Генерал-губернатором Москвы незадолго до этих событий был назначен адмирал Дубасов. Он поехал в Первопрестольную, как на Голгофу… Перед отъездом попросил Витте о двух вещах. Если вернется живой, пусть его сразу засунут в Государственный совет, а то по новым правилам в него хрен попадешь. Ну а если не вернется, пусть позаботятся о семье.
Дубасов отличался решительностью и здравомыслием и не был сторонником излишней жестокости. Первым делом он арестовал двух вожаков восстания — Шанцера и Васильева-Южина. А училище приказал взять штурмом.
Училище Фидлера в Мыльниковом переулке давно стало штабом бунтовщиков. Когда 9 декабря к нему подошли полиция и солдаты, из окон по ним открыли огонь. А потом еще, в ответ на ультиматум, бросили бомбу, от которой погибли прапорщик и драгун. В результате явилась артиллерия. Батарея из шести орудий дала два залпа, и осажденные сдались. У них было трое убитых и пятнадцать раненых, но самые отъявленные успели сбежать через двор; в плен попало сто восемнадцать человек.

ЗАДАНИЕ 1 ▸ Обнови в отрывке о Дубасове участок от «Генерал-губернатором Москвы незадолго» до «приказал взять штурмом.», поставив «Москву» вместо «Первопрестольную».
ЗАДАНИЕ 2 ▸ Перечисли все фамилии, которые встречаются в отрывке о Дубасове, в именительном падеже.
ЗАДАНИЕ 3 ▸ Перескажи в виде списка абзац отрывка о Дубасове, начинающийся словами «Училище Фидлера в Мыльниковом переулке», сохранив основные факты.

ИЗВЛЕЧЁННЫЕ СВЕДЕНИЯ ▸
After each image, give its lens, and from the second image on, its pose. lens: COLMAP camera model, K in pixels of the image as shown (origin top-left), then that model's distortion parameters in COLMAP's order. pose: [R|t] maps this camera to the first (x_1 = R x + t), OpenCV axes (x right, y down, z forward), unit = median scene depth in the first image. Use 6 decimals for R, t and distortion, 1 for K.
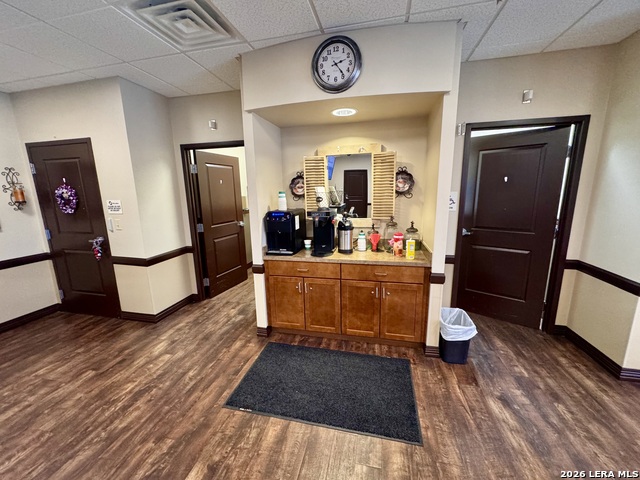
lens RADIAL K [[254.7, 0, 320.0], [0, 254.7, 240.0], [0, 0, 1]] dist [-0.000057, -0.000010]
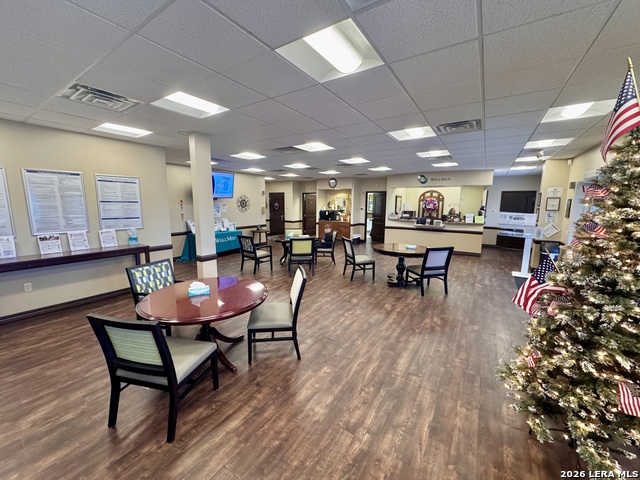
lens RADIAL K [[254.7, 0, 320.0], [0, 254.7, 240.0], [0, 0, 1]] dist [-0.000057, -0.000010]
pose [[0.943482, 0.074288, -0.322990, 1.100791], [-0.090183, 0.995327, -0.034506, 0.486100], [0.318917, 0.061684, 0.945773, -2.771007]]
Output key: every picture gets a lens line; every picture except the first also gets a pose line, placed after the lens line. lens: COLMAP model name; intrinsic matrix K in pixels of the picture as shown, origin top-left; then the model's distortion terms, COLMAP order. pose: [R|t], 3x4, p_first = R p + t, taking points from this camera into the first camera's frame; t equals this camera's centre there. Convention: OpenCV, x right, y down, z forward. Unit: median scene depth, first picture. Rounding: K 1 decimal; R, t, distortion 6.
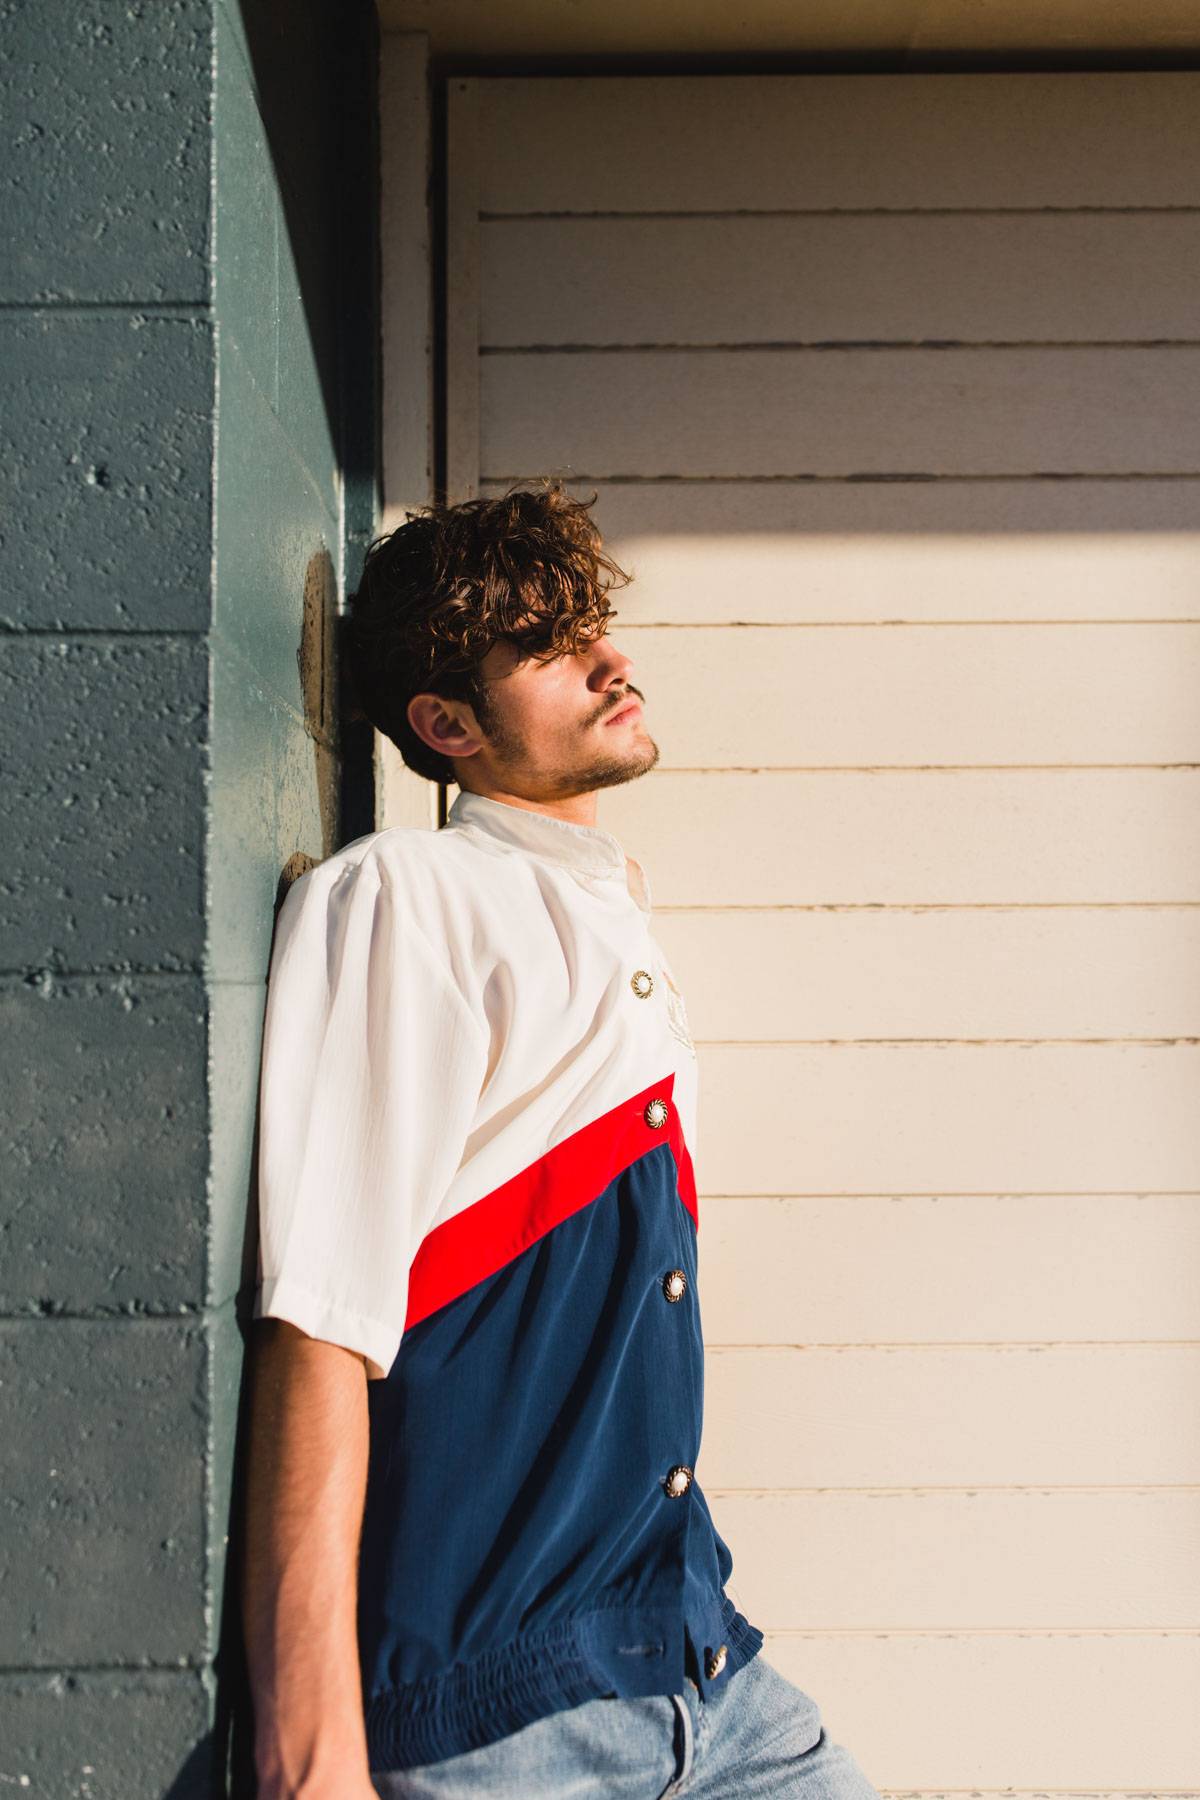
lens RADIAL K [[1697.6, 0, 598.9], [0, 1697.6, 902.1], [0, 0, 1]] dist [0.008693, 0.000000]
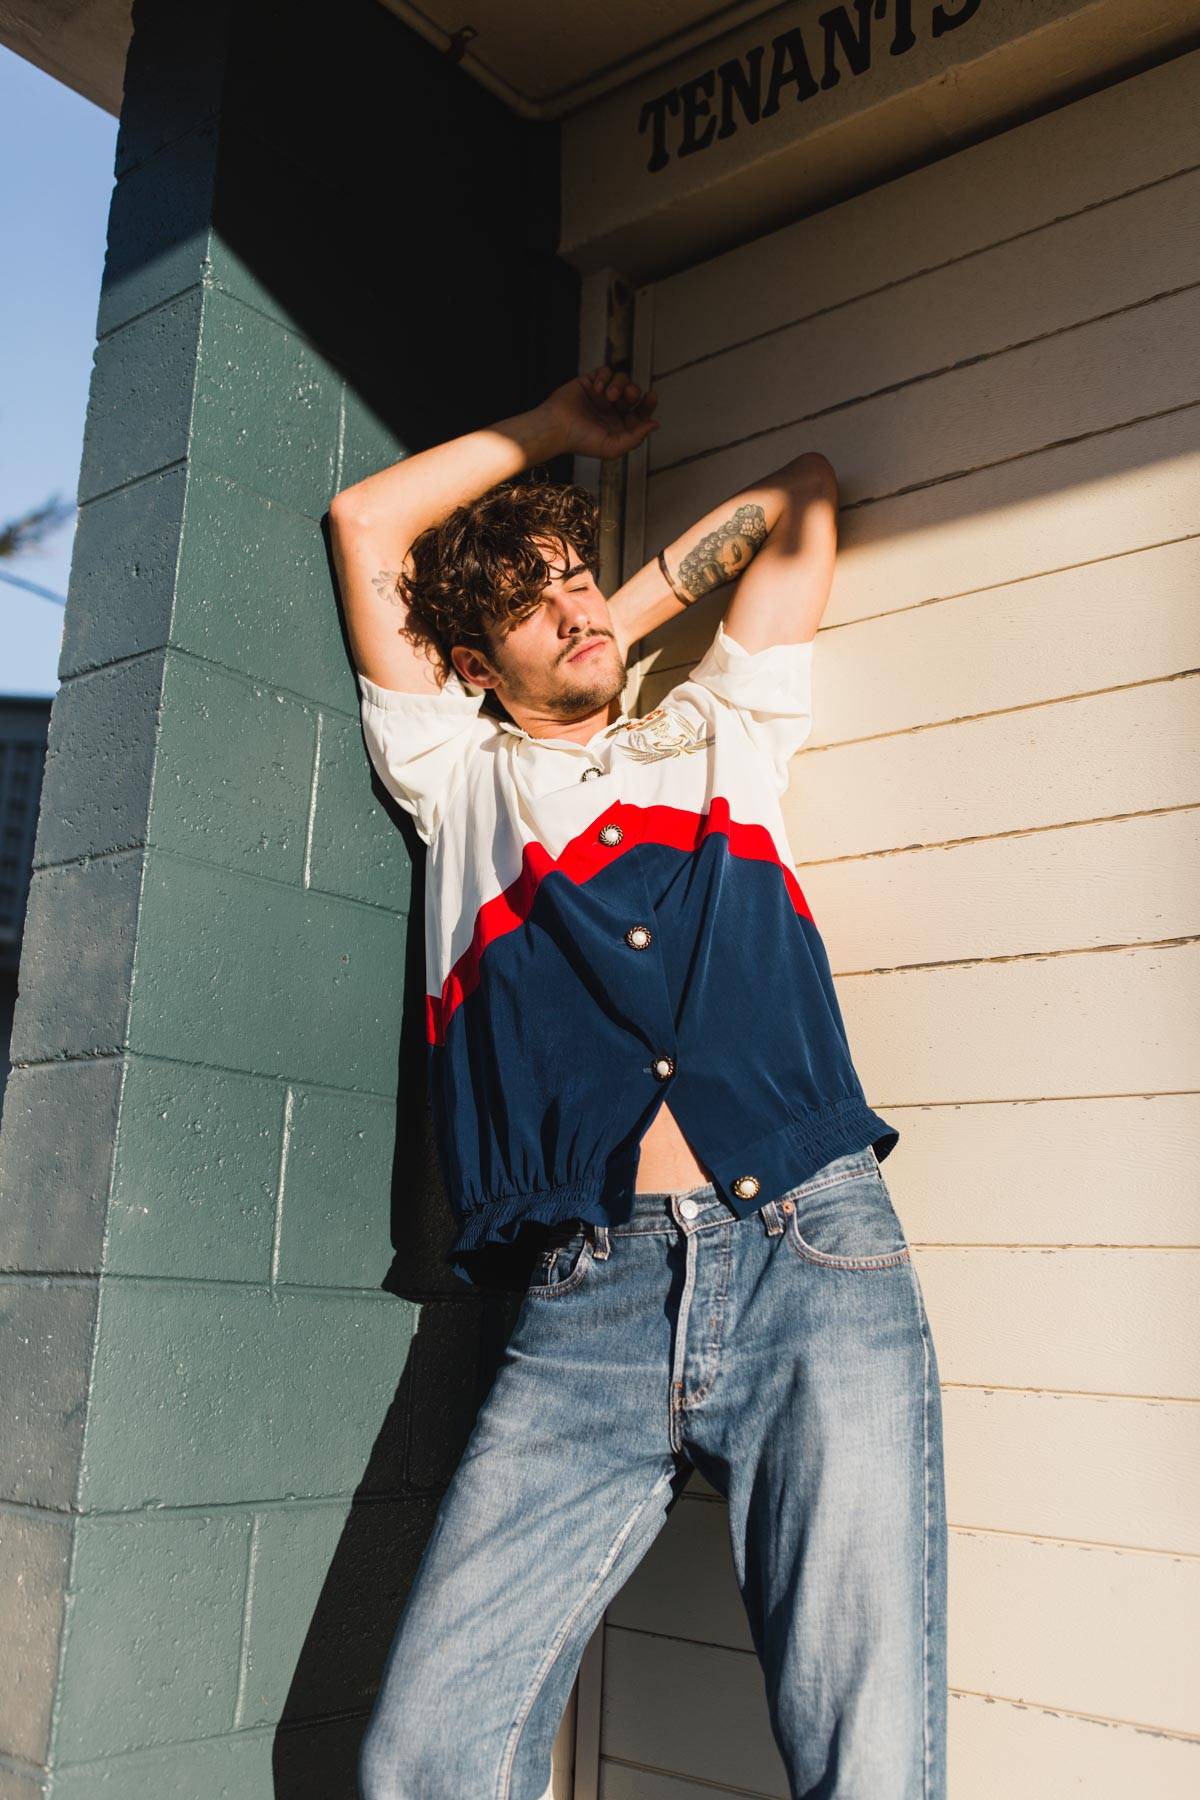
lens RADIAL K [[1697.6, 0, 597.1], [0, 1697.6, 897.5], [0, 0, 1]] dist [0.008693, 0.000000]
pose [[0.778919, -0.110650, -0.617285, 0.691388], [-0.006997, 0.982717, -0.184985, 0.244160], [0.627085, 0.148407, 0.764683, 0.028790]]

РЕЗУЛЬТАТ ВЫПОЛНЕНИЯ 1 ▸
Генерал-губернатором Москвы незадолго до этих событий был назначен адмирал Дубасов. Он поехал в Москву, как на Голгофу… Перед отъездом попросил Витте о двух вещах. Если вернется живой, пусть его сразу засунут в Государственный совет, а то по новым правилам в него хрен попадешь. Ну а если не вернется, пусть позаботятся о семье.
Дубасов отличался решительностью и здравомыслием и не был сторонником излишней жестокости. Первым делом он арестовал двух вожаков восстания — Шанцера и Васильева-Южина. А училище приказал взять штурмом.

РЕЗУЛЬТАТ ВЫПОЛНЕНИЯ 2 ▸ Дубасов, Витте, Шанцер, Васильев-Южин, Фидлер

РЕЗУЛЬТАТ ВЫПОЛНЕНИЯ 3 ▸
- Училище Фидлера в Мыльниковом переулке давно было штабом бунтовщиков.
- 9 декабря по подошедшим полиции и солдатам открыли огонь из окон.
- В ответ на ультиматум бросили бомбу, погибли прапорщик и драгун.
- Прибыла артиллерия, батарея из шести орудий дала два залпа, и осаждённые сдались.
- У осаждённых было трое убитых и пятнадцать раненых.
- Самые отъявленные сбежали через двор, в плен попали сто восемнадцать человек.